In such a milieu, the court worries that our privacy is compromised. What’s worse, the violation may not be just by the state – mobile phone companies sell our location data to third parties. It is highly valuable to marketers – revealing preferences about shopping, health conditions, networks etc that could be used to target us for selling. Needless to say, this trove of data could also fall into the wrong hands and breach privacy.
Although the court doesn’t say anything about these practices, the commercial violation of our privacy by mobile phone carriers and other companies needs to be urgently corrected. For a start, our location data cannot be commercial property. We consent to its collection for a specific function – to enable the call and transfer mobile data. Therefore, the companies must be required to treat it with a fiduciary obligation and not as their property.

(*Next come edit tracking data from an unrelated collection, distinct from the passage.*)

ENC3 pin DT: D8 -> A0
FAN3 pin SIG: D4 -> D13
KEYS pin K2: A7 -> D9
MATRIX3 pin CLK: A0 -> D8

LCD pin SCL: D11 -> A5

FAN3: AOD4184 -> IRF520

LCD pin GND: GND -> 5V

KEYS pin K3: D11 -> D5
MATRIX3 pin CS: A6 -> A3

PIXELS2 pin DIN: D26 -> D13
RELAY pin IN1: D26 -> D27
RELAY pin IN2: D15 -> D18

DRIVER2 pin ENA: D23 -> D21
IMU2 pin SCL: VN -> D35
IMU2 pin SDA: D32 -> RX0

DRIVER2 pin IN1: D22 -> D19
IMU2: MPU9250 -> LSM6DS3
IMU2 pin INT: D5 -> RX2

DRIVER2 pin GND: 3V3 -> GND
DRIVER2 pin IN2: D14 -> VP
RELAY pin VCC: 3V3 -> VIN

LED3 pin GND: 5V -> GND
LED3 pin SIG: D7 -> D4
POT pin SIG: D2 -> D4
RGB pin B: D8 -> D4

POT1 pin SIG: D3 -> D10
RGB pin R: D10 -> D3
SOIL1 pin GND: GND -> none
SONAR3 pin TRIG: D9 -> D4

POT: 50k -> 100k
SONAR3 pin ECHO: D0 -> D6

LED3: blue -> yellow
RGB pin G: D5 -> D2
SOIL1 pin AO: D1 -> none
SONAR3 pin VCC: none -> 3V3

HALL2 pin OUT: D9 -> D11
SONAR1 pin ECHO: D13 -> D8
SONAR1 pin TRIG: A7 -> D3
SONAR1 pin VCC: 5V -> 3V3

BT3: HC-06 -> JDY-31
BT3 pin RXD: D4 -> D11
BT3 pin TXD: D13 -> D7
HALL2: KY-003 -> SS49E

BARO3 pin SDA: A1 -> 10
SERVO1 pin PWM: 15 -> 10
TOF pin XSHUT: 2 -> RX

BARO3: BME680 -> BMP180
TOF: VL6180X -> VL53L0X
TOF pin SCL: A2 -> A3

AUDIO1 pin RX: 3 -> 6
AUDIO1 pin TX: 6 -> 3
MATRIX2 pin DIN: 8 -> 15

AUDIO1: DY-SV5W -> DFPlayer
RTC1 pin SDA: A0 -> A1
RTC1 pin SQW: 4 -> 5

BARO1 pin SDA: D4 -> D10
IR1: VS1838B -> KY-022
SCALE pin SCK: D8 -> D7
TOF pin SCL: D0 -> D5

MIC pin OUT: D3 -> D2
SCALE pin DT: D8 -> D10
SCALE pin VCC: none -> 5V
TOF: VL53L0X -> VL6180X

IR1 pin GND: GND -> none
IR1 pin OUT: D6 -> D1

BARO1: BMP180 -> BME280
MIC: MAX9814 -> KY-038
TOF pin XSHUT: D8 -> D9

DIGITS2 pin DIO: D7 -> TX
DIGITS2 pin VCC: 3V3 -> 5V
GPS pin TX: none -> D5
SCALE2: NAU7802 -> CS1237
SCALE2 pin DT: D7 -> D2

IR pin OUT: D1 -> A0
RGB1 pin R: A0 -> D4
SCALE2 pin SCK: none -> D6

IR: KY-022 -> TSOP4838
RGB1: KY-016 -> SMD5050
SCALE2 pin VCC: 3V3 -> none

Finally, the court states that privacy has to be protected due to a “social expectation.” But what if there is no such expectation and we are in a post-privacy era? This conundrum needs to be wrestled with. It is not the function of the court – the democratic process must decide where the line should be drawn – how much of an invasion of privacy is acceptable.
Stronger statutory protections must be created to protect the basic privacies that define our humanity. Otherwise, we will end up in a world where Shakespeare’s immortal words “What man art thou that, thus bescreened in night, So stumblest on my counsel?” will cease to have meaning. Our counsel will be laid bare, bescreened or not, both to the state and profiteer.
The European approach to privacy may be the way forward to ensure we become empowered humans rather than mere instruments.